CEOs who want to write about their company may want a lawyer to cast an eye over any comments. Media “followers” will inevitably respond with questions. The same applies to analysts.
Saying nothing, though, or saying it blandly is also risky. As with blogs, an empty or inconsistent Twitter feed looks bad. One danger is that a CEO sets off enthusiastically only to find that the response is poor and uninterested.
CONSIDER THE FOLLOWING QUESTIONS BEFORE MAKING ANY DECISION ABOUT TWITTER:
- Will a Twitter feed enhance your larger communications strategy?
- What audience exactly are you trying to reach? Is it internal, external or both – and will Twitter help you reach them?
- Is the CEO actually the best voice for Twitter – and does he/she personally want to do it, have the time and agree to stick with it?
- Do you have content that is of interest to your target audience – and is Twitter the right channel to deliver it?
- Is it more strategic to use Twitter in a day-to-day way, or for more limited periods of time? (For example, while at Davos.)
- Will you engage in live conversations or will it be used simply to broadcast alerts and links? If you intend to respond to queries about replies, how much time will it consume?

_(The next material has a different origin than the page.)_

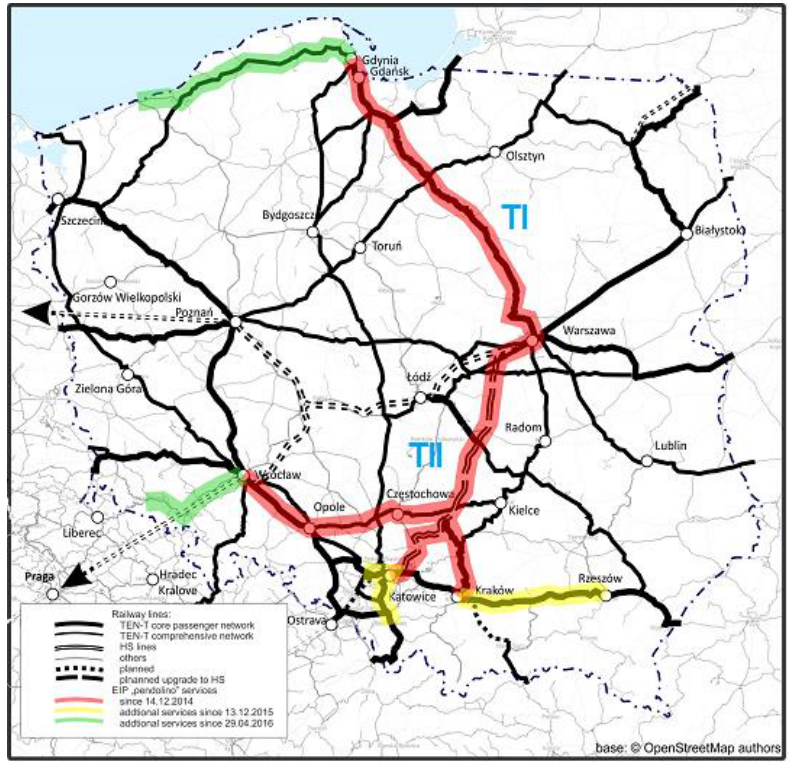
Figure 7. EIP (ED250) services since 14 December 2014. Source: T. Bużałek, based on: © Open- StreetMap authors.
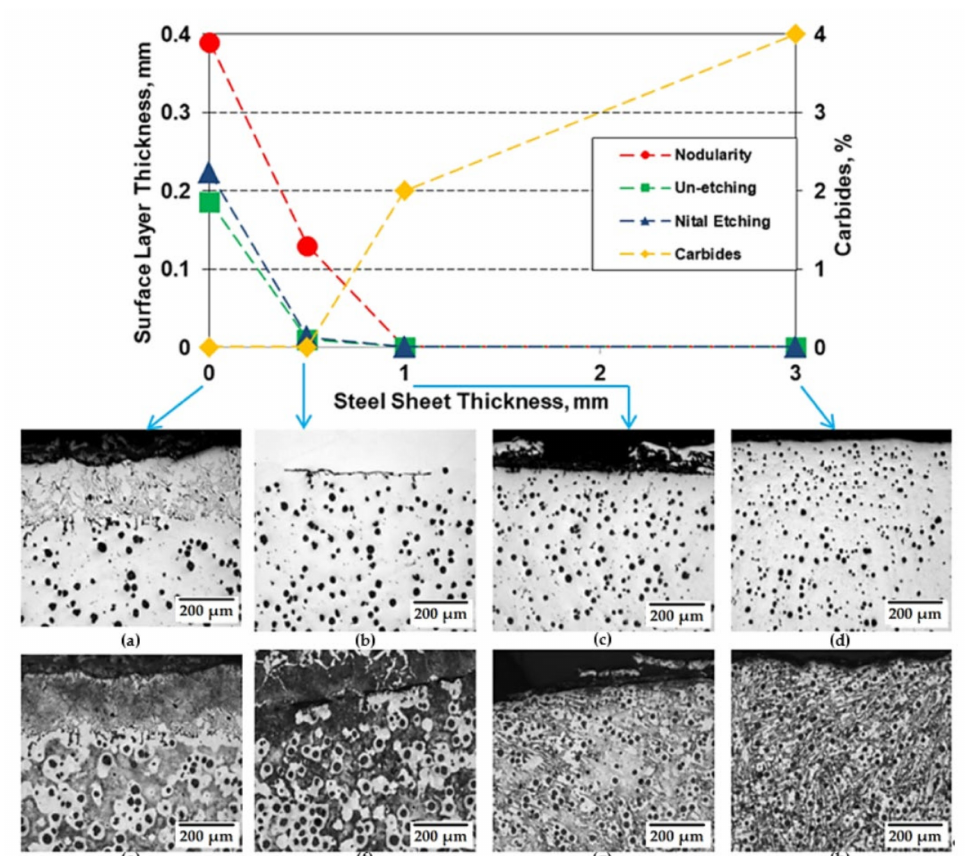
Figure 4. Graphite degenerated layer thickness as steel sheet thickness influence in un-etching and Nital etching conditions, respectively. Superficial layer structure as reference ( a , e ), 0.5 mm steel sheet influence ( b , f ), 1 mm steel sheet influence ( c , g ) and 3 mm steel sheet influence respectively; a , b , c , d -un-etched samples; e , f , g , h -Nital etched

- If tweeting about a listed company, will your legal department need to vet content? Is there content you can safely post without going through a slow legal vetting process?
- And, importantly, do you have a wider communications strategy in place to deal with other people tweeting about you and your company?
Michelangelo Bendandi specializes in online communications at Brunswick, London. His previous experience includes interface design and online marketing in the medical, recruitment and financial sectors, and managing broadcast sponsorship for UEFA Euro 2004.